▸ **AIM OF THE EXERCISE**
Look below for the line that contains "instan atau mie", then copy it and each following line exactly, through and including the line that contains "wurde, ist Dana leider von uns gegangen. In".

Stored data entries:
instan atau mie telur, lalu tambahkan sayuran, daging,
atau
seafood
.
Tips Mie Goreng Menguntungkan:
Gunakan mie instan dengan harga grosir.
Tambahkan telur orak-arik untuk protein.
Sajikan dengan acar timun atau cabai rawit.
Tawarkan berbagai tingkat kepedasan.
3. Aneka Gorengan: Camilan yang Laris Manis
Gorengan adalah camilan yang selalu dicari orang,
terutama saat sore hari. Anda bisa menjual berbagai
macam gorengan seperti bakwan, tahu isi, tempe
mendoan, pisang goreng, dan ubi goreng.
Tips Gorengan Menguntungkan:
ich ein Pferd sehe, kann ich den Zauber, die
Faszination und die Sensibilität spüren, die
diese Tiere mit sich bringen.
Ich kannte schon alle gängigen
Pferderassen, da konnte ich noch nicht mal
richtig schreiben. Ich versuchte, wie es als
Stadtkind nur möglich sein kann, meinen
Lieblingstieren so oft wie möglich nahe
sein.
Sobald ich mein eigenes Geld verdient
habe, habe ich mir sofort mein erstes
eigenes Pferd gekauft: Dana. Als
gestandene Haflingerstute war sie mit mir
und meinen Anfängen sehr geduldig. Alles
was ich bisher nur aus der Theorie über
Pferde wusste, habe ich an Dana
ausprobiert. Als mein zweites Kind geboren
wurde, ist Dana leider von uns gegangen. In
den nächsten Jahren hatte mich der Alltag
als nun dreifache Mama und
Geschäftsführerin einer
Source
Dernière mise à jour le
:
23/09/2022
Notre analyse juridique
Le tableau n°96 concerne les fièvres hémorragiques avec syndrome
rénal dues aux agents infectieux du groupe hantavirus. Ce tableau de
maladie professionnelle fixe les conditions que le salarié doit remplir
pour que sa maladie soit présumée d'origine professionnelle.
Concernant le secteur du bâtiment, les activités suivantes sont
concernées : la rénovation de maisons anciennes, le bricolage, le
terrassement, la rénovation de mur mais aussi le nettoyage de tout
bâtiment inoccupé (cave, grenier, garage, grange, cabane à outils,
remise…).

--

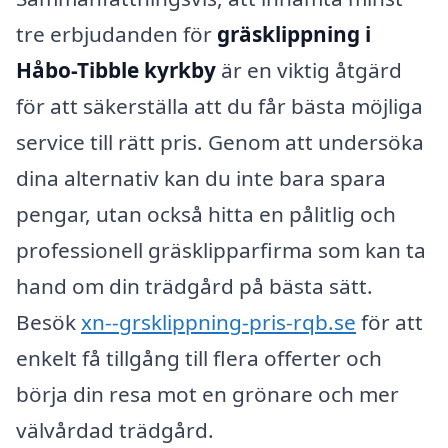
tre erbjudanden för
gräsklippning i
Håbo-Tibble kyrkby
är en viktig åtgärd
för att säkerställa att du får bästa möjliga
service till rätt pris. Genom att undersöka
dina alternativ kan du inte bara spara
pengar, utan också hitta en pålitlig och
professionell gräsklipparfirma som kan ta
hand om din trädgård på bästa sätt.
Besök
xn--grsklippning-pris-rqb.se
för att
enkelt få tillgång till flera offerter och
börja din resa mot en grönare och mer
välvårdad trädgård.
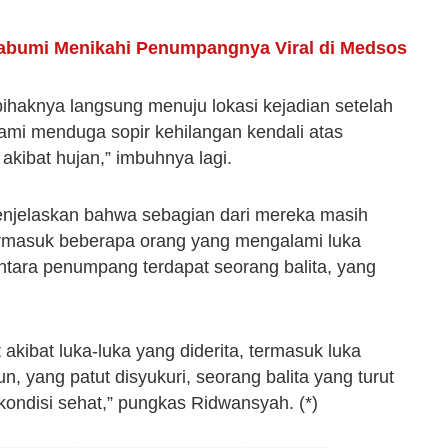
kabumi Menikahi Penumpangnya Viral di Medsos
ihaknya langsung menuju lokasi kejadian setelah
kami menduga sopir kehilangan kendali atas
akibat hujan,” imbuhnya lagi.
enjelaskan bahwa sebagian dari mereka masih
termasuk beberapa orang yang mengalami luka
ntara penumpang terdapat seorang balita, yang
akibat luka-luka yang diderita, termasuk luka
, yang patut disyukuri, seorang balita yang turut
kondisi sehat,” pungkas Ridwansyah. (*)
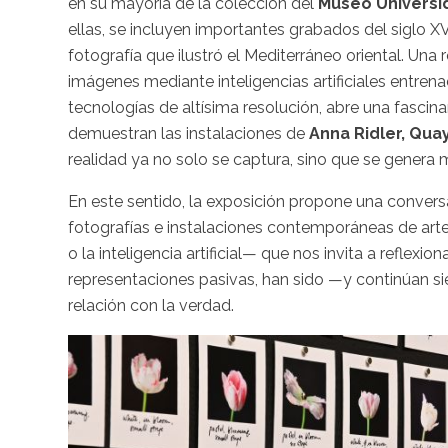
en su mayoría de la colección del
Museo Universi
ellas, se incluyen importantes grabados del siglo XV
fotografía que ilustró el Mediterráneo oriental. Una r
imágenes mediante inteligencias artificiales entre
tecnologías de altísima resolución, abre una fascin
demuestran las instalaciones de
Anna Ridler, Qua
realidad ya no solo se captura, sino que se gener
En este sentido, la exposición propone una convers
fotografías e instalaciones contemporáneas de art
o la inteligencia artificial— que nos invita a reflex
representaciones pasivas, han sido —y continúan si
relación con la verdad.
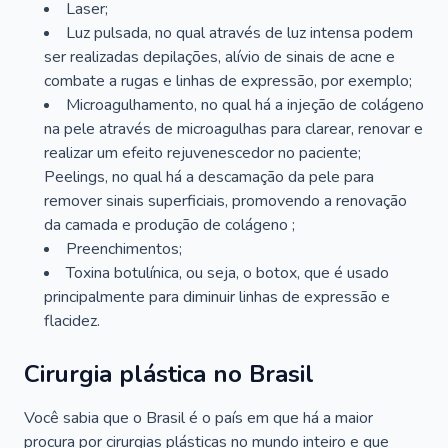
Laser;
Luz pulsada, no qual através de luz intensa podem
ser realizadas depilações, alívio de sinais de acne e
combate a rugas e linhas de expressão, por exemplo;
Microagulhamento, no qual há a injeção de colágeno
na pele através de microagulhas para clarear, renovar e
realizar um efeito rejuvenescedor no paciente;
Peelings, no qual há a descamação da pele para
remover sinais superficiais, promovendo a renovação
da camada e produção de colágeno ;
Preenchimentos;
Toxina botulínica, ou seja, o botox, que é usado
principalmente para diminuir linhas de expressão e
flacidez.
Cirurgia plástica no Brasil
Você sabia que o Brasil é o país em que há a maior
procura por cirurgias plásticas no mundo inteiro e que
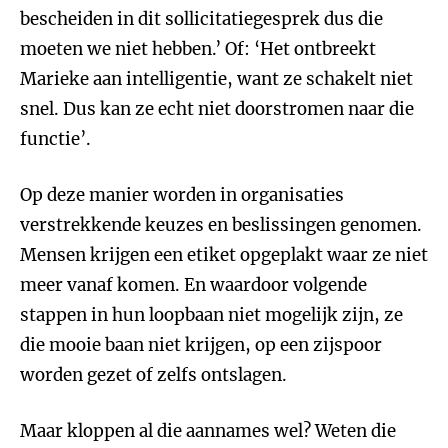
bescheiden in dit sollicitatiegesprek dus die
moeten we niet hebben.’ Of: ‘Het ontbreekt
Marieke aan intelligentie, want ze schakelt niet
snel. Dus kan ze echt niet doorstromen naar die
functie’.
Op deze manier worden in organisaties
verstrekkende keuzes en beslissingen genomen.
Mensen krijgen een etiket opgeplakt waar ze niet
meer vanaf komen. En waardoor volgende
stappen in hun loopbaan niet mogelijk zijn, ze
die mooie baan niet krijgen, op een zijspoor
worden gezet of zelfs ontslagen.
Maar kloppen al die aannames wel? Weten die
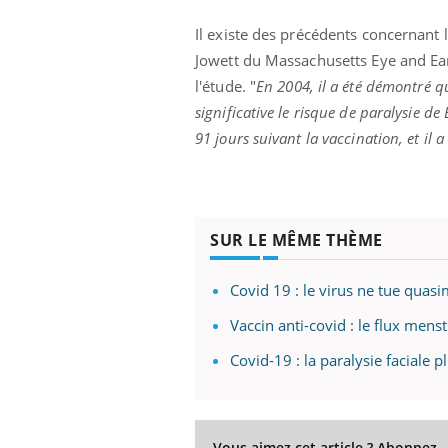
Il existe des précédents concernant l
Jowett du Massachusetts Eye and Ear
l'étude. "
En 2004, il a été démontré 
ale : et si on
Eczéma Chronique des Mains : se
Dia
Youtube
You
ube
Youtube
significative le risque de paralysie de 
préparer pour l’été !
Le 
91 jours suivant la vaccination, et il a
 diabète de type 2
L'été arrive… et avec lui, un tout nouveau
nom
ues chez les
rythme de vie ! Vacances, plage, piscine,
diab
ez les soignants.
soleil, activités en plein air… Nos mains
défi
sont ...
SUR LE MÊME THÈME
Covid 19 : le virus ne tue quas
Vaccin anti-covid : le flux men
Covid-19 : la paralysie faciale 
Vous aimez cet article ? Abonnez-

▸ **ANSWER SECTION**
instan atau mie telur, lalu tambahkan sayuran, daging,
atau
seafood
.
Tips Mie Goreng Menguntungkan:
Gunakan mie instan dengan harga grosir.
Tambahkan telur orak-arik untuk protein.
Sajikan dengan acar timun atau cabai rawit.
Tawarkan berbagai tingkat kepedasan.
3. Aneka Gorengan: Camilan yang Laris Manis
Gorengan adalah camilan yang selalu dicari orang,
terutama saat sore hari. Anda bisa menjual berbagai
macam gorengan seperti bakwan, tahu isi, tempe
mendoan, pisang goreng, dan ubi goreng.
Tips Gorengan Menguntungkan:
ich ein Pferd sehe, kann ich den Zauber, die
Faszination und die Sensibilität spüren, die
diese Tiere mit sich bringen.
Ich kannte schon alle gängigen
Pferderassen, da konnte ich noch nicht mal
richtig schreiben. Ich versuchte, wie es als
Stadtkind nur möglich sein kann, meinen
Lieblingstieren so oft wie möglich nahe
sein.
Sobald ich mein eigenes Geld verdient
habe, habe ich mir sofort mein erstes
eigenes Pferd gekauft: Dana. Als
gestandene Haflingerstute war sie mit mir
und meinen Anfängen sehr geduldig. Alles
was ich bisher nur aus der Theorie über
Pferde wusste, habe ich an Dana
ausprobiert. Als mein zweites Kind geboren
wurde, ist Dana leider von uns gegangen. In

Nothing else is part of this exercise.